Listing a few doubts that i got while working on different experiments. Any help is appreciated.
The data and learner pipeline is breaking we are using batch size = 1. Though higher batch sizes are preferred, the pipeline is supposed to work for batch size of 1 as well ryt?
Error while trying to run learner.fit
recorder.plot_losses starts plotting validation loss after 1 epoch. Any specific reason for this?
Is there a way to get reproducible results using random.seed() in someway for fastai models?
Currently way of defining np.random.seed() doesnt give reproducible results!! Tried a few things from these links as well but couldnt get reproducible results.
Is there a way we can get back the file names of specific images for e.g.that are wrongly classified or those having top losses?
Since i was working with images generated from audio in an example, plotting the images as such dint help much but checking those audio clips if something is wrong in annotation or too background noise etc. would have helped
These are the layers appended to the resnet34 model after chopping off some of its end layers.
You can get all of its code by just going into the ConvLearner source code.
??ConvLearner
??create_head
??bn_drop_lin
Diving into just these 3 functions will give you a decent idea of what’s happening.
Even if you don’t get precisely what’s happening in each line of the code, you can simply refer to the docstring to get a big picture of what’s happening in that function.
Not quite - if you go back and listen to the lesson at this point, you’ll here that the first one was simply to show that a poor learning rate choice means I needed to find a better one.
But MaxPool layers don’t retain the relative positions {what I’ve read on internet, I’m not sure though}. This is addressed in Capsule Networks. These networks work more like inverse graphics. This video covers the core content of the paper. This is a very recent area of research.
@jeremy what are your thoughts on Capsule Networks? Are they really better than ConvNets and is it worth learning them?
My understanding was when we unfreeze and fit we are trying to see if we have choosen good pretrained model or not and with this if we can go ahead and fine tune further to get the most out of this model.
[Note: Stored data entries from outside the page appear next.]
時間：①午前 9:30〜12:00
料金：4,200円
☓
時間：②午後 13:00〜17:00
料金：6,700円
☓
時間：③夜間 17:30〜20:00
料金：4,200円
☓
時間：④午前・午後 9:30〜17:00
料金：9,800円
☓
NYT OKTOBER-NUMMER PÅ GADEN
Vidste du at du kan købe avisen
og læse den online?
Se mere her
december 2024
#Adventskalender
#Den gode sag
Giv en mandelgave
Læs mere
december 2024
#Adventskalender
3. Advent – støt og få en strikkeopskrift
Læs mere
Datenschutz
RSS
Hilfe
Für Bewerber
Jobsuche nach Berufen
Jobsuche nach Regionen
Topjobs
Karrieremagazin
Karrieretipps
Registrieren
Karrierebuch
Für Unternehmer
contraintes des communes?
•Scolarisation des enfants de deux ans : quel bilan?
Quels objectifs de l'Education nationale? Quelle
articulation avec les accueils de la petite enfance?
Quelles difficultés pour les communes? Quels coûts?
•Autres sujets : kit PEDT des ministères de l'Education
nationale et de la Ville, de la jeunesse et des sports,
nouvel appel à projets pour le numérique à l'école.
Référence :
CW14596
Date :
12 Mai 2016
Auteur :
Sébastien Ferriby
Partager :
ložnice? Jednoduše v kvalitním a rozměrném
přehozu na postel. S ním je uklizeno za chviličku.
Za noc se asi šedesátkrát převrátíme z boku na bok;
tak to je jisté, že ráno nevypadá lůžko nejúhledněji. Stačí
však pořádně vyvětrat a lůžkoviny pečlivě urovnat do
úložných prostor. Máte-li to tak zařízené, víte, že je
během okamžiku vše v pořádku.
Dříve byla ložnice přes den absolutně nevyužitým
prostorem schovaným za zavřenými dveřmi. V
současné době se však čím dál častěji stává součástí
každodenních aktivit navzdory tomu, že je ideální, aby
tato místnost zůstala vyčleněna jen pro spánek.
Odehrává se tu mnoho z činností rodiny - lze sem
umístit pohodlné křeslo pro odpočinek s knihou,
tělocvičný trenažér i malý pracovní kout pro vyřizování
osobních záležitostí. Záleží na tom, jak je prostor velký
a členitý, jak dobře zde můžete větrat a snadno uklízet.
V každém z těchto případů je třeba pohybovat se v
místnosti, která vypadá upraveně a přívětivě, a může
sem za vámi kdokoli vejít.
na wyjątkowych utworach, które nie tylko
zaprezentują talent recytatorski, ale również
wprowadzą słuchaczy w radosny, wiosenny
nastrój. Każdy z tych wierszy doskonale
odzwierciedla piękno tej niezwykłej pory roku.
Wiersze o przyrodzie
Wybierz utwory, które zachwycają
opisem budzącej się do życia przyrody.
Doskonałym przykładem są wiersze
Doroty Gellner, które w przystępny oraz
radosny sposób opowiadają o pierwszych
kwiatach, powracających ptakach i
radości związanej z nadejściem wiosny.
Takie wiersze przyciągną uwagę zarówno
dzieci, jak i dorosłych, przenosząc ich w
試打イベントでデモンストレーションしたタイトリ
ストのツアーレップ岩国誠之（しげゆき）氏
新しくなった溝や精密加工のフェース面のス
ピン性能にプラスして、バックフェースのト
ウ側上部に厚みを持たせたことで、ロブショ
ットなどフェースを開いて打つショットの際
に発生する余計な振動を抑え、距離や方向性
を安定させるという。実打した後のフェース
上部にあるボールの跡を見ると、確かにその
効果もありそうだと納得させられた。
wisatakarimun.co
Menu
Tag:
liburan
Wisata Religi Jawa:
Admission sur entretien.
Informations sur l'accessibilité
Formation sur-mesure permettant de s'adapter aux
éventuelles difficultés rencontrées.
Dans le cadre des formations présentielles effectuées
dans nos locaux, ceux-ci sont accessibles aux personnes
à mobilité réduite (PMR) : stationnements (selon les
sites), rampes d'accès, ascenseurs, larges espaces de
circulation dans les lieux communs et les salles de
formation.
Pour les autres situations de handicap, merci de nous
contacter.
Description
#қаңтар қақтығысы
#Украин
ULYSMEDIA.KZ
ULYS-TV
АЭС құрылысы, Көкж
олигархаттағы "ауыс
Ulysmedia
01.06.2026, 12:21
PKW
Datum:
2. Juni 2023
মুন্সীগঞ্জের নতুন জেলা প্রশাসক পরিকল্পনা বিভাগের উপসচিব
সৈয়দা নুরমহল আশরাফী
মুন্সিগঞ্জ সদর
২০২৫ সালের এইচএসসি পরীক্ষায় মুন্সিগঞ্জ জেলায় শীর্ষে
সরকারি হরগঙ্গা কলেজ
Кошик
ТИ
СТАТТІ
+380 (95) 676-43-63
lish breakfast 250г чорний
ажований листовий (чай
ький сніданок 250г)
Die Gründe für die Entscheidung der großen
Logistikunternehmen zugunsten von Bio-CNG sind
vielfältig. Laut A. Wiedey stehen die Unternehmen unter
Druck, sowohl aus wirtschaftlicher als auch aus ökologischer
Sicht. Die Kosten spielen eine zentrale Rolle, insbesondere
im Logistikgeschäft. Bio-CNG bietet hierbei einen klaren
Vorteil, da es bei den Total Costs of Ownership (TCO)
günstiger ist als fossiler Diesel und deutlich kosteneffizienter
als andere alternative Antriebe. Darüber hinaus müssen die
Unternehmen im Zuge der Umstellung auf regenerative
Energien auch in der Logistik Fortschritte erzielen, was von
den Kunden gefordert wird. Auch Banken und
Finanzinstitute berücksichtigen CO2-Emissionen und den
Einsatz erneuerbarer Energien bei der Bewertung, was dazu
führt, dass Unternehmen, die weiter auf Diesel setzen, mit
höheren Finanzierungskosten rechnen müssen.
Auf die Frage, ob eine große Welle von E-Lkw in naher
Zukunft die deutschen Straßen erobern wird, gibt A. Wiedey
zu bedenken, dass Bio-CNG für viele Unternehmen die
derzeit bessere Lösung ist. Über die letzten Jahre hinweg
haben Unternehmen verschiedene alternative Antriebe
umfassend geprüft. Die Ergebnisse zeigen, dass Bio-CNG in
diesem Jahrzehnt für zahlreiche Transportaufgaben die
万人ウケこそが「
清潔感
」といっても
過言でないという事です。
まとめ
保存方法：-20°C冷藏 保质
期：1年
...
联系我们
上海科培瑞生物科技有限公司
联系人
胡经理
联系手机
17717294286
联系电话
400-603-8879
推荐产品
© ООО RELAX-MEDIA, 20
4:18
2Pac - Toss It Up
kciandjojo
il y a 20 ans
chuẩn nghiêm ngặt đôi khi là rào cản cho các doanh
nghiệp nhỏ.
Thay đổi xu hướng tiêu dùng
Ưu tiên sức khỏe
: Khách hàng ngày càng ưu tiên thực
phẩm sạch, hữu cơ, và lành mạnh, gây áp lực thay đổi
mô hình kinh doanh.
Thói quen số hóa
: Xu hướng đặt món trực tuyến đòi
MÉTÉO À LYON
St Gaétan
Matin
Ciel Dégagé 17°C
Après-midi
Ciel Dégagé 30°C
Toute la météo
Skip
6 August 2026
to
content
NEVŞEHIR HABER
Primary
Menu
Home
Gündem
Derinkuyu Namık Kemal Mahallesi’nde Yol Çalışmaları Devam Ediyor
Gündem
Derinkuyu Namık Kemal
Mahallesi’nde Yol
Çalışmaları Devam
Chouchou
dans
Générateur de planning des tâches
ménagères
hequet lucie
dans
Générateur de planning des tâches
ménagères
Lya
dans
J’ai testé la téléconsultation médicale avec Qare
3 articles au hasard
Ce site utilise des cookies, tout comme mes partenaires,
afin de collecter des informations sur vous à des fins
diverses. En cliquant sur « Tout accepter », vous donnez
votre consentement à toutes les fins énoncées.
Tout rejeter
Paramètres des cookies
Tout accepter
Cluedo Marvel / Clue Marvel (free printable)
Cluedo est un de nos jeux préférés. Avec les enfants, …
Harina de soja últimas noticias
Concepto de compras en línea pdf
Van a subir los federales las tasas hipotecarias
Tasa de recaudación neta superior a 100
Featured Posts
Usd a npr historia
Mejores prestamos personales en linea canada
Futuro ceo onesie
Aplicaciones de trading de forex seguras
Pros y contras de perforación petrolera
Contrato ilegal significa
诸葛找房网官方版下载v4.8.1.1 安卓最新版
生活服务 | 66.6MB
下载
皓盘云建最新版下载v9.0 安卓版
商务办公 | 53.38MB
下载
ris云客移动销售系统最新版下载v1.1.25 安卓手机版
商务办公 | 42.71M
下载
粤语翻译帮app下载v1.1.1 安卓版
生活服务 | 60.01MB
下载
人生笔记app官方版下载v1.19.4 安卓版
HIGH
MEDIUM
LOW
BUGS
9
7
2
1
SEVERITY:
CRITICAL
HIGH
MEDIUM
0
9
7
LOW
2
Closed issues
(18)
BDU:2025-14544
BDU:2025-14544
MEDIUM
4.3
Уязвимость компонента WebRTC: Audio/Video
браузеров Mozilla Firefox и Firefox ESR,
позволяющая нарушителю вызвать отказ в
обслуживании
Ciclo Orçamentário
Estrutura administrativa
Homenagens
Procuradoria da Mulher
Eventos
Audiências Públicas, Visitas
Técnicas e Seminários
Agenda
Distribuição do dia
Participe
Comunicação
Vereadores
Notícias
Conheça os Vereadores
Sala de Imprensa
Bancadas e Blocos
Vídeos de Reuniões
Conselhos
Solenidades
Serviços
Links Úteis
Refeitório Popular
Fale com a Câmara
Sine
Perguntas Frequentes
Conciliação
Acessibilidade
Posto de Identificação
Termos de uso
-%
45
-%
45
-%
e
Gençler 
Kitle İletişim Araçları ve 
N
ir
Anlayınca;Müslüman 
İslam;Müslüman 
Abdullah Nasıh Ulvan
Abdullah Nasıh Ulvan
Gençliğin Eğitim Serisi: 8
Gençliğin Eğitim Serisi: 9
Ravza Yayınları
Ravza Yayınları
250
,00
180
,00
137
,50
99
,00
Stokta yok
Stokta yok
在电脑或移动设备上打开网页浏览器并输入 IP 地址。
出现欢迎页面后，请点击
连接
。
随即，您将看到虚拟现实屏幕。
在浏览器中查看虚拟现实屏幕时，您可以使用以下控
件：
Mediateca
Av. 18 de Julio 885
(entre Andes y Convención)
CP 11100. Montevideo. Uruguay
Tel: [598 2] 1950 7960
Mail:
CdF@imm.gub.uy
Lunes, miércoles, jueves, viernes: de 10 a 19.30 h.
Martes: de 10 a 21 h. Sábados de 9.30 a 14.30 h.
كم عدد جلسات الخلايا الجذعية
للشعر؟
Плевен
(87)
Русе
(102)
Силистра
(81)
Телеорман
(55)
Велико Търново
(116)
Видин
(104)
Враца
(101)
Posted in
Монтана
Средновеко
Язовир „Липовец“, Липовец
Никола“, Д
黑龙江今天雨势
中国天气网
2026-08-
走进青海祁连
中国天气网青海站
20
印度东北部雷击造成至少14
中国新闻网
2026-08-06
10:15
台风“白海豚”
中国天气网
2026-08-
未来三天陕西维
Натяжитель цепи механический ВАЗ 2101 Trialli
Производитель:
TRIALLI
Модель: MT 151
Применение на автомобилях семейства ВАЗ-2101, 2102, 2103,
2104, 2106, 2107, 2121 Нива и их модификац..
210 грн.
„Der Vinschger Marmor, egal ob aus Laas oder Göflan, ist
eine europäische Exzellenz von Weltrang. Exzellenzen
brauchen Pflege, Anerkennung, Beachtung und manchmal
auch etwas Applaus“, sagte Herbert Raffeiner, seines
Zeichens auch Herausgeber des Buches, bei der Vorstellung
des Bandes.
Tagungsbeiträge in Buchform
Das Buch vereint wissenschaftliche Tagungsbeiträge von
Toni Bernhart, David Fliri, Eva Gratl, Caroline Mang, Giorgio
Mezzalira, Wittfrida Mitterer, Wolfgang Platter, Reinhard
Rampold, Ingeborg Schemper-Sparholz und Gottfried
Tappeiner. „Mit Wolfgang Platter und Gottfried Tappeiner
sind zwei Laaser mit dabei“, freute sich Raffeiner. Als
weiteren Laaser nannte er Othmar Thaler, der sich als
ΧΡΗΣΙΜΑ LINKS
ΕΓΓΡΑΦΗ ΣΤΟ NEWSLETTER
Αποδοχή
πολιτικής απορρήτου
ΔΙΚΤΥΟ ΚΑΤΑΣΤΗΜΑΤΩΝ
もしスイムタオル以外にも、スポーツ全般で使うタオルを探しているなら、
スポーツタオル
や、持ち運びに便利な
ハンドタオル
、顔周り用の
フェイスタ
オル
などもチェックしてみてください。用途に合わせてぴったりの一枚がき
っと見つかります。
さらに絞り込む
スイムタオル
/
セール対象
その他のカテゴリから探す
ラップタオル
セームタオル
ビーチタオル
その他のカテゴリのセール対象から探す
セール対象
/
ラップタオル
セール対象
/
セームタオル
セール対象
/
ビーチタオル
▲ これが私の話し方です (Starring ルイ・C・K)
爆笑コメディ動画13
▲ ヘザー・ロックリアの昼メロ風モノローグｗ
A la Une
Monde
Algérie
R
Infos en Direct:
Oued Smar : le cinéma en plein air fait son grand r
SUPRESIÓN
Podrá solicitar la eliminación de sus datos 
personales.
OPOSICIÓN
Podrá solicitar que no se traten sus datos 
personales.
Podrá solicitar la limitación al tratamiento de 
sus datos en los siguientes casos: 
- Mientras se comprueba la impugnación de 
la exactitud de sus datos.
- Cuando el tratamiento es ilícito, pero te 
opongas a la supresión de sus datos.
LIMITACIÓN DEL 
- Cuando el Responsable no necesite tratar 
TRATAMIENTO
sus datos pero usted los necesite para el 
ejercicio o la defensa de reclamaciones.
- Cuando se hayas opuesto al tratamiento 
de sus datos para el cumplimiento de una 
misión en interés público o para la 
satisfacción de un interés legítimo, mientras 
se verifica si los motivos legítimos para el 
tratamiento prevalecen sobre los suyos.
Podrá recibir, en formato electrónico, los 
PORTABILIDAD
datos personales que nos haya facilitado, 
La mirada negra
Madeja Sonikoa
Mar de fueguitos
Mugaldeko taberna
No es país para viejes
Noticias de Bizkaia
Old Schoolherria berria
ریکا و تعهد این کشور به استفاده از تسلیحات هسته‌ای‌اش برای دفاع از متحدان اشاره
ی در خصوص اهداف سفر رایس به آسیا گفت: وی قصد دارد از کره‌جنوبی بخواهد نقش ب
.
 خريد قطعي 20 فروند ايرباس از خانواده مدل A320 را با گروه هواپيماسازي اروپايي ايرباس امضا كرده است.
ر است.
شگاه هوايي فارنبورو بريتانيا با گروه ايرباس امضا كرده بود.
Thanks for correcting me @jeremy but now I wonder is there any guideline for the model selection for eg. we have resnet34, 50, 101 etc how to choose one and when.
I have been digging inside the fastai library to find out where the loss function is defined for the learner in Lesson 1. The optimizer is by default “Adam” and is defined in the class Learner which is inherited by ConvLearner. But I am not able to find where the loss function which happens to be F.cross_entropy is defined. Any help is appreciated.
Thanks—maybe there is nothing better to do than what you and Michael suggested. I was just hoping there is a way to reduce the human effort. I guess in addition to checking the validation set, one could train and validate on different subsets and gradually clear up the mislabeled data on the whole dataset. I’d love it if there was any additional automation to reduce the effort in such tasks.
I got this resolved. The issue is because of the extension .tar.gz. untar_data function is not treating tar.gz as a gzip file. But actually .tar.gz extension means the same as .tgz. I managed to get the dataset URL with .tgz extension and using this URL excluding the extension solved my issue.